■ **Data for processing**:

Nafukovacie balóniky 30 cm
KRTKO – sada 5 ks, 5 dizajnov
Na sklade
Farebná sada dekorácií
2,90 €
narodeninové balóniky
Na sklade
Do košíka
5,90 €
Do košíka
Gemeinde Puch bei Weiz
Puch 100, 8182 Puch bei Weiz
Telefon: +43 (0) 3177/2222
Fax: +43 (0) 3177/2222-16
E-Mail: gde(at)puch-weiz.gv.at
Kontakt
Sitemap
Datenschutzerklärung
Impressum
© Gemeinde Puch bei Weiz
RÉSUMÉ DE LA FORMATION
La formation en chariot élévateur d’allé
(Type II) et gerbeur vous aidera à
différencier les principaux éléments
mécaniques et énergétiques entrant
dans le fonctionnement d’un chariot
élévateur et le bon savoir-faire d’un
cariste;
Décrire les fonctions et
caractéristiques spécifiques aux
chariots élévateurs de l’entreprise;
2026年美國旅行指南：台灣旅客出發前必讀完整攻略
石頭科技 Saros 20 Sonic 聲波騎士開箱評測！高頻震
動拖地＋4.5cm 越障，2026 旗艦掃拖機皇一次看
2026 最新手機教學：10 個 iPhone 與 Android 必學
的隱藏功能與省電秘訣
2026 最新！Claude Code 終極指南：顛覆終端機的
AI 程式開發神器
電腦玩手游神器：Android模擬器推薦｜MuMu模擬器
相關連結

■ **What is expected**: Give back exactly the lines from the one that contains "石頭科技 Saros 20 Sonic 聲波騎士開箱評測！高頻震" to the end of the material, both ends kept, and no other line.

■ **Solution to this problem**:
石頭科技 Saros 20 Sonic 聲波騎士開箱評測！高頻震
動拖地＋4.5cm 越障，2026 旗艦掃拖機皇一次看
2026 最新手機教學：10 個 iPhone 與 Android 必學
的隱藏功能與省電秘訣
2026 最新！Claude Code 終極指南：顛覆終端機的
AI 程式開發神器
電腦玩手游神器：Android模擬器推薦｜MuMu模擬器
相關連結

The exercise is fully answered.